We have the wider fencing of this brand and love it but it is not cheap. The single coated fencing looks nice and is more affordable.

Centaur HTP: Wire Horse Fence Products


----------



## Horsinfun (Feb 6, 2012)

*Fence Advice*

You mentioned that you were looking for a cost effective fence. I have PolyPlus and White Lighting on my property from Centaur. This is a coated high tensile wire that can be electric or non-electric. I really love this fence because it reduces the risk of injury. This really helps my peace of mind. Nothing like having to pay a vet bill on top of one of your horses being injured. You can find this product and who to call at the website below. I found it really easy to install as well...Can be attached to t-post or wood posts. Really versatile.

www.centaurhtp.com


----------



## moderncowgirl (Feb 4, 2012)

I lived on a farm for awhile that my parents rented. It had 14 acres of pasture and the fence was all rotten. The landlord refused to put any money into the property. Being in highschool and just starting boarding horses I couldn't afford much, but the barn was a tease and the dream just at my fingertips. My mom and I saw other hobby farms use t post and the plan electric fence gauge wire. We looked around and got a bunch of used t post dirt cheap! Than bought the wire and clips at tsc. We ripped out majority of the old fencing that was rotten and than pounded t posts about 5-6 feet apart and put up 3 rows of the electric fence wire. I know some people have fear of t post when horses rear and possibly landing but the respected that much more than the crappy falling down boards. I also got couple electric fencers for each side of the property. One was used. In total to do 3 large pastures and 4 small sacrifice pastures it was under 1000.00 bucks. Most of the stuff was used such as t posts, gates and the 1 fencer. Best thing was when we moved the t posts with few tugs came right out! And I was able take everything I put into the property with me. The landlord wanted brand new wood and posts fence pfffttt! Not at my cost! He was an **** long story short!
_Posted via Mobile Device_


----------



## PeytonM (Jan 9, 2012)

go to your local power company and ask if you could get old power poles for corner post.. 

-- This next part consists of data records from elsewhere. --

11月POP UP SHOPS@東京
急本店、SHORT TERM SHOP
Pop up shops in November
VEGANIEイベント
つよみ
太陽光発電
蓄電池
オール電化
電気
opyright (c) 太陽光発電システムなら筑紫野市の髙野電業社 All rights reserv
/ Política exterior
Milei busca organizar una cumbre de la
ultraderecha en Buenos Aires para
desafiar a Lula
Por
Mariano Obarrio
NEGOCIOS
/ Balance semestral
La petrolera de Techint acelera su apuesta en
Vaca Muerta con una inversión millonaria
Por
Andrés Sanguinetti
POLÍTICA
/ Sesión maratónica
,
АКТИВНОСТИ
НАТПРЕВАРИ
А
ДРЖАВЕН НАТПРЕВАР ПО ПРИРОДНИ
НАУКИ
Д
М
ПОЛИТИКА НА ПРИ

i'd watch for farm auctions with fence post and stuff. also knowing ex farmers and stuff you might be able to get post for next to nothing from them cause they will never use them.


----------



## Joe4d (Sep 1, 2011)

concreted and braced corner posts, t posts every 20 feet, and high tension steel. Cheap, strong, lasts forever,


----------



## Saddlebag (Jan 17, 2011)

Wire is your best option with electric fencing. The wind can't blow it around like it can the poly ribbons. The wider the ribbon, the more it is subjected to strain. It's fine for interior fencing but not perimeter. Horses need a hot wire and the lower wire will be the ground or neutral wire. Even better is to add a bottom hot wire. The fencer must be well grounded with metal buried. An old car radiator buried makes an excellent ground. Or you can drive pipes in and attach your fencer ground to them. Don't go buying "ground rods" unless you have nothing else. I had two 3' lengths of 1" galvanized pipe lying around and those are now my ground rods.


----------